The problem is I live on a golf course, and my back yard ends on a tee-box, so I have hundreds of people coming by here daily.  And, I wouldn't want to have a tarp with bungee cords covering my pit.

My view:













Patio_1.jpg



__ mickhlr
__ Jun 16, 2013






Their view, and why I'd like to find a nice cover:













Patio_3.JPG



__ mickhlr
__ Jun 16, 2013


----------



## papacurtis (Jun 16, 2013)

Beautiful home and view. Hope you find that cover you need. [emoji]128591[/emoji]


----------



## influencer (Jun 16, 2013)

A buddy of mine made a custom cover out of flat roof membrane. There are membranes that can tolerate high heat and extreme cold for years without deteriorating. Its big and heavy, doesn't tear easily and is waterproof. Most remain flexible in negative temps too.

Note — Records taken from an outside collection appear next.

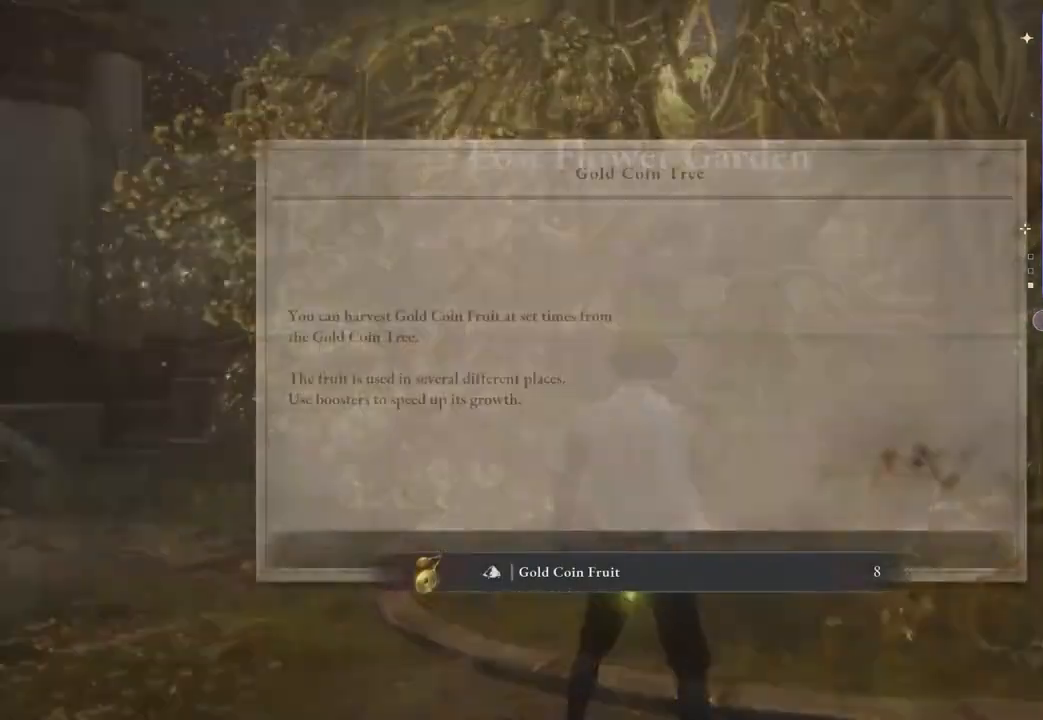
{"dt_ms": 500, "buttons": [], "left_stick": "center", "right_stick": "center"}
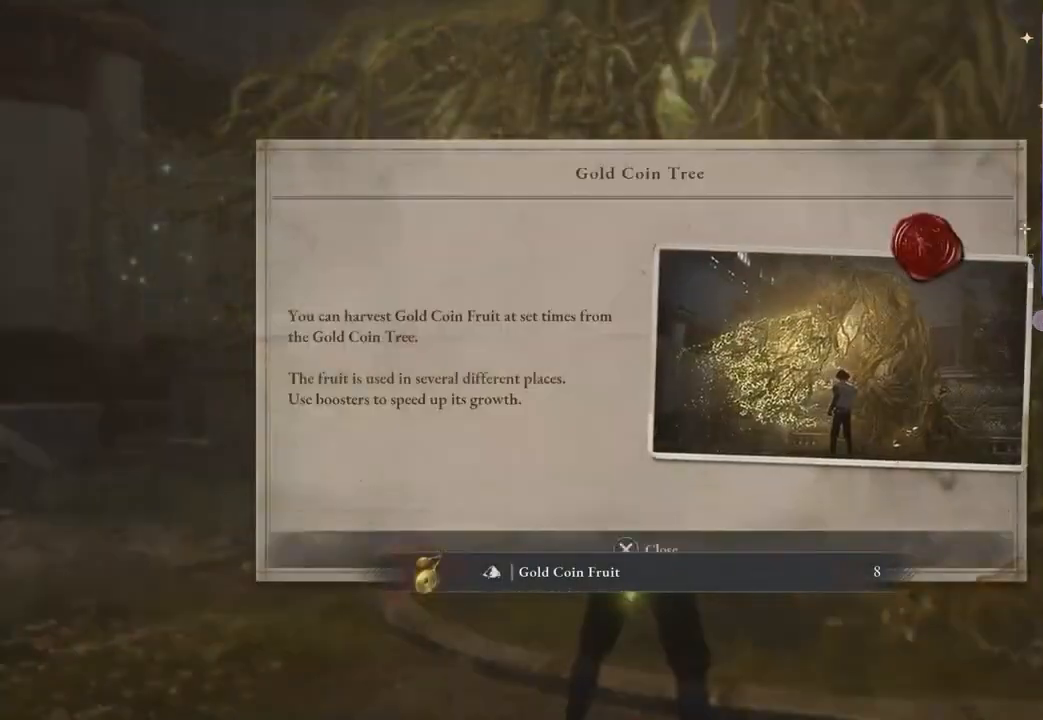
{"dt_ms": 500, "buttons": [], "left_stick": "center", "right_stick": "center", "events": [[167, "CROSS", "down"], [233, "CROSS", "up"], [433, "CROSS", "down"], [500, "CROSS", "up"]]}
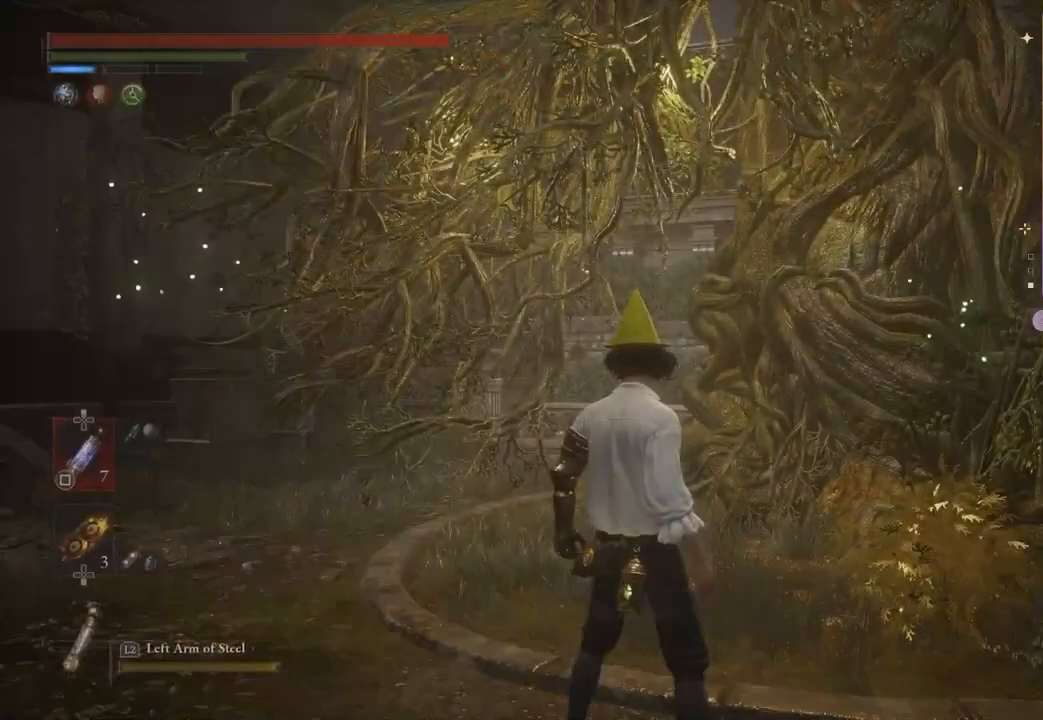
{"dt_ms": 500, "buttons": [], "left_stick": "center", "right_stick": "center", "events": []}
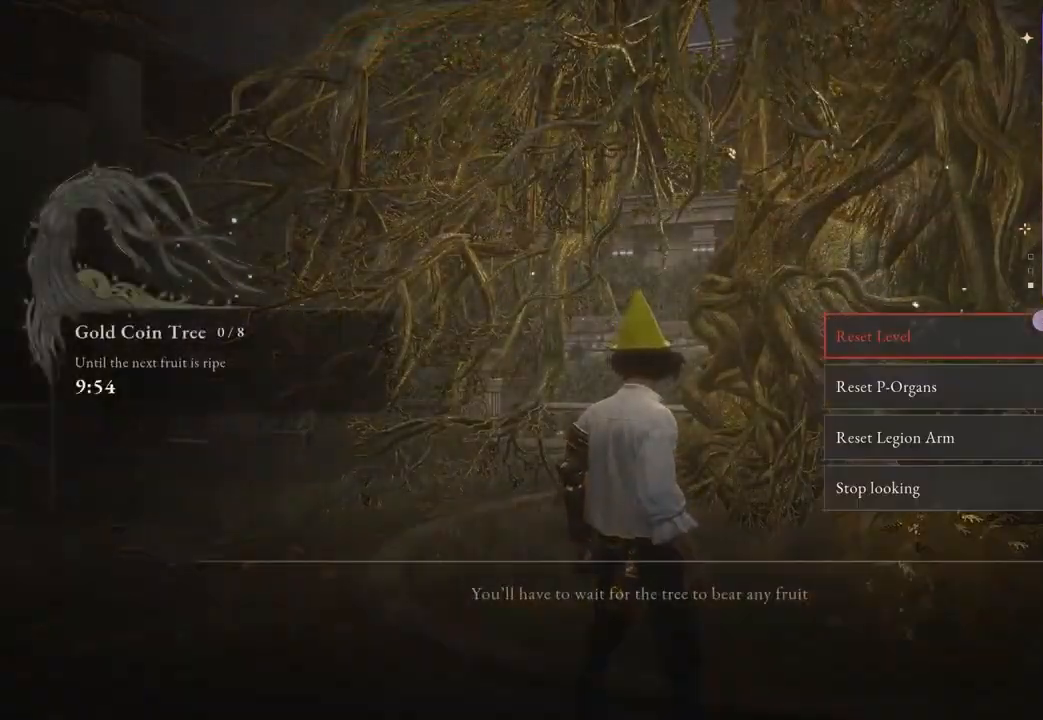
{"dt_ms": 500, "buttons": [], "left_stick": "center", "right_stick": "center", "events": [[233, "CROSS", "down"], [300, "CROSS", "up"]]}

A little cutting, some heavy duty stitching and sealant and it could be a great alternative. Not sure how feasible it is for the average joe, he was a roofer so had all the tools to manipulate it. I do know its like a big heavy duty tarp though. I used a big section of it to cover a building I was about 50 % done with, some sections of the membrane between rafters were holding probably 20 gallons without a drop leaking through.


----------



## mickhlr (Jan 22, 2014)

Just wanted to report that the Char-Broil Heavy Duty Smoker Cover (not the XL) works great on my Wrangler.  I've been using it for a couple of months now, and it still looks like new...even through the winter weather we've had.  I just wrap a large bungee cord around it to keep it from blowing away.  It works great and looks good...and it was less than $20.  Can't beat it for the price.  That Oklahoma Joe cover I was using looked terrible after two months of use, and faded from black to white on top.  And, since it didn't fit well, it looked like crap...and it was twice the price of this one.

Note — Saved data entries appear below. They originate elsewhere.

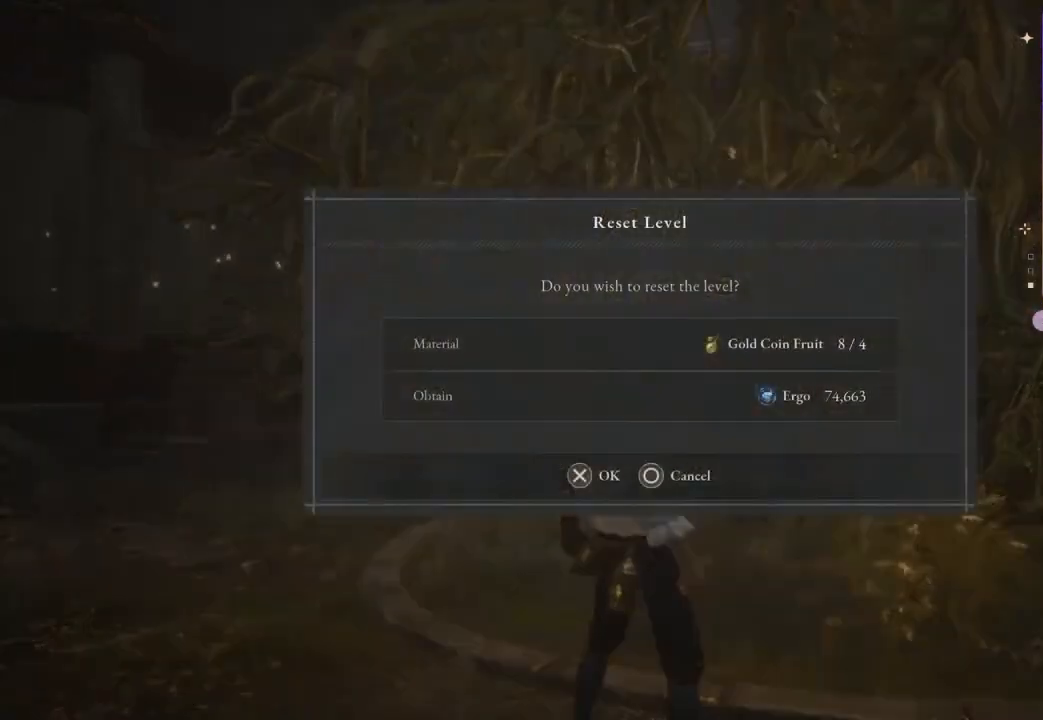
{"dt_ms": 500, "buttons": [], "left_stick": "center", "right_stick": "center", "events": []}
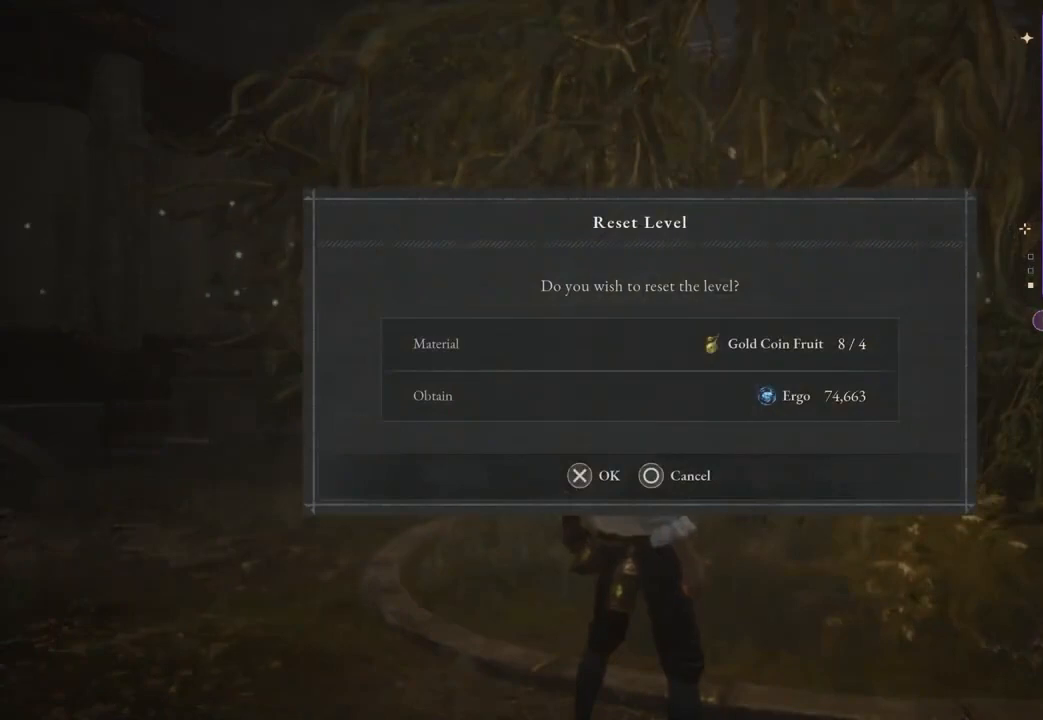
{"dt_ms": 500, "buttons": [], "left_stick": "center", "right_stick": "center", "events": []}
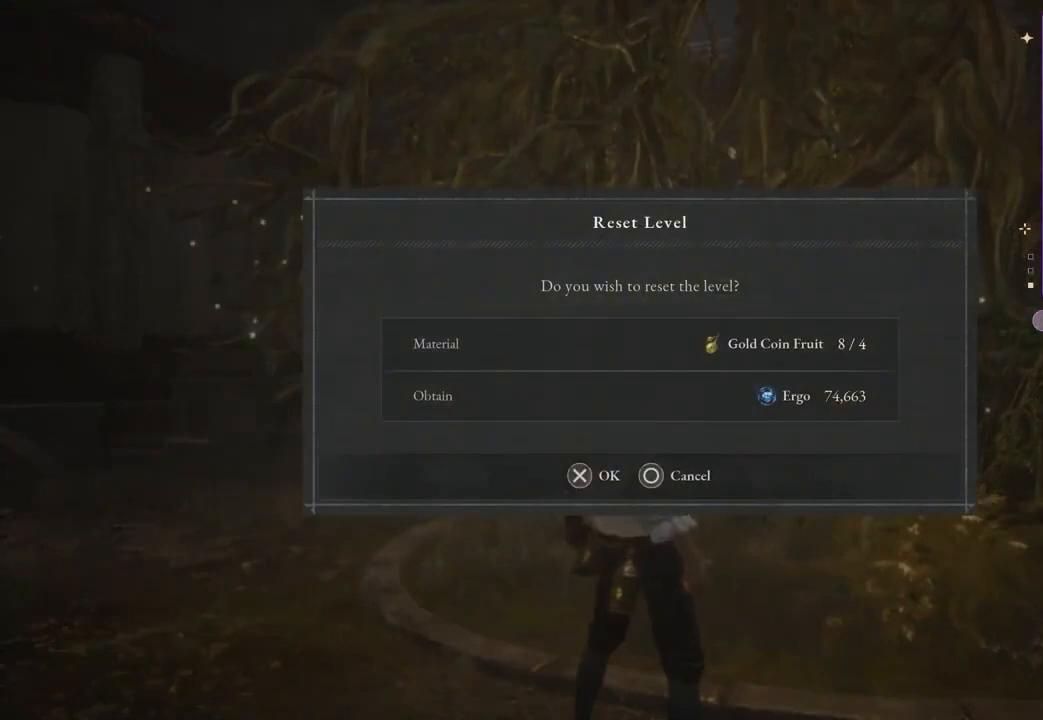
{"dt_ms": 500, "buttons": [], "left_stick": "center", "right_stick": "center", "events": []}
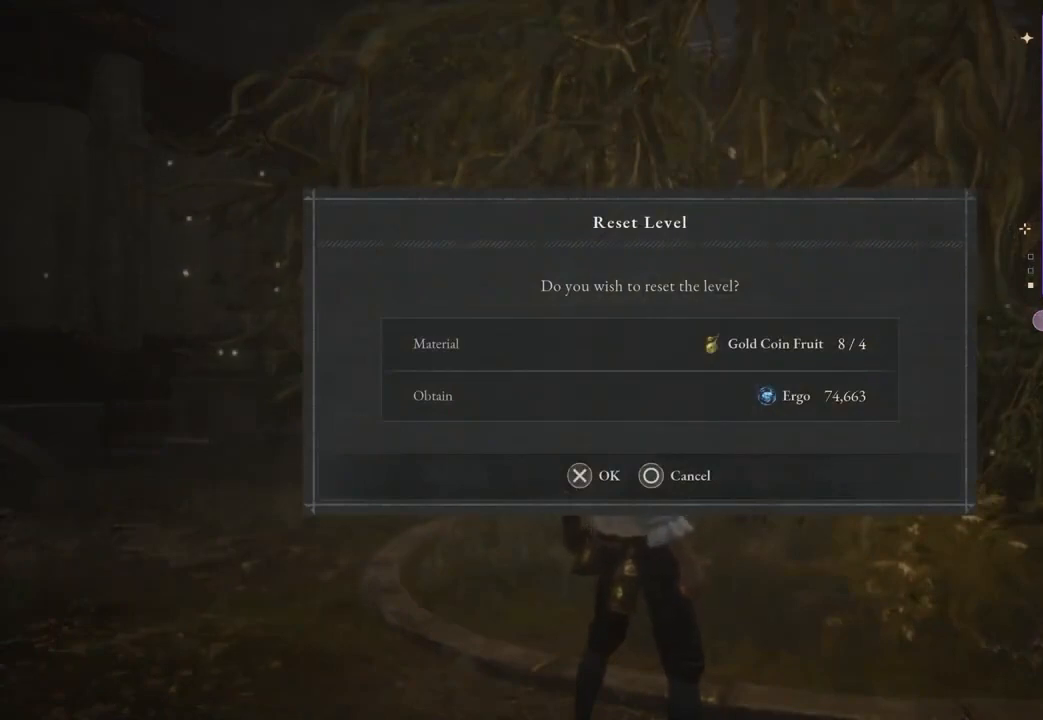
{"dt_ms": 500, "buttons": [], "left_stick": "center", "right_stick": "center", "events": []}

Char-Broil Heavy Duty Smoker Cover.jpg



__ mickhlr
__ Jan 17, 2014


----------



## harleysmoker93 (Jan 27, 2014)

Have you tried www.grillwraps.com?


----------



## show me smoke (Jan 28, 2014)

Nice website...i am going to see how much to make a cover for my Yoder Kingman offset.  Thanks for the link


----------



## django (Jan 30, 2014)

Harbor Freight , Grey reflective cover.


----------